● **Activity**
Write the entries out exactly, with the final line being the one containing "in microfoontechniek. Met".

● **Given data**
⁂
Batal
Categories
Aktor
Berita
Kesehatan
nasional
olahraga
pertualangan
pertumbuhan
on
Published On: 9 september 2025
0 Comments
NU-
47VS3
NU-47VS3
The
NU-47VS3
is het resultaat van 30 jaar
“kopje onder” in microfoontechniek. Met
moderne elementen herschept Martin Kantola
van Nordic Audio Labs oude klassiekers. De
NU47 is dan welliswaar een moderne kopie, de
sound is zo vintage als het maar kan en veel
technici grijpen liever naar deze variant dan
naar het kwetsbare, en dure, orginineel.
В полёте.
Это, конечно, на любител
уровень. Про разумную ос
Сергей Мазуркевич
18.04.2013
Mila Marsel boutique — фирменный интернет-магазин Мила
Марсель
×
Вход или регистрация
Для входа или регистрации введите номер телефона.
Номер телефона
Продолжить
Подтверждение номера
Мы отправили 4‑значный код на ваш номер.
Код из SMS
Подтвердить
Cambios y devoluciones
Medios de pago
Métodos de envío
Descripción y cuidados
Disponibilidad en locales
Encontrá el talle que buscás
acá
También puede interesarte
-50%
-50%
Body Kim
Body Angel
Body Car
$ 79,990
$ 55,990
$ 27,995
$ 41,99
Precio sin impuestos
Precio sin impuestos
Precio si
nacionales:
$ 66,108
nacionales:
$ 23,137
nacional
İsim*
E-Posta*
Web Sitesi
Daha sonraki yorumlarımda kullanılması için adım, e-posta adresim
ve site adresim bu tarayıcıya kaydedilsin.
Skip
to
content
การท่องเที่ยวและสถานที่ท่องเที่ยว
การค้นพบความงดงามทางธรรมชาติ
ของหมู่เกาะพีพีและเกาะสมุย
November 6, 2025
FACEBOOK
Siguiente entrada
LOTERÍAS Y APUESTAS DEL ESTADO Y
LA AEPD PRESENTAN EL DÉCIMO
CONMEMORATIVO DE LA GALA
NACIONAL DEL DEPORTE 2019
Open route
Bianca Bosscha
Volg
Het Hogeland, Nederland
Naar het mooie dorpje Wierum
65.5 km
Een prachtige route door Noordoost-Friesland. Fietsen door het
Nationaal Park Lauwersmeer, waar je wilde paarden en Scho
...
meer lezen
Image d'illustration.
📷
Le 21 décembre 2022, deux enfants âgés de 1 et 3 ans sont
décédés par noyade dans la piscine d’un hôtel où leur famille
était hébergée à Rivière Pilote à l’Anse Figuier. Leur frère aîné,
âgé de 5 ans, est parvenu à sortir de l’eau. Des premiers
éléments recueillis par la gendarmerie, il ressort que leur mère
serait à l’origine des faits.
⁂
● **Finished task**
Batal
Categories
Aktor
Berita
Kesehatan
nasional
olahraga
pertualangan
pertumbuhan
on
Published On: 9 september 2025
0 Comments
NU-
47VS3
NU-47VS3
The
NU-47VS3
is het resultaat van 30 jaar
“kopje onder” in microfoontechniek. Met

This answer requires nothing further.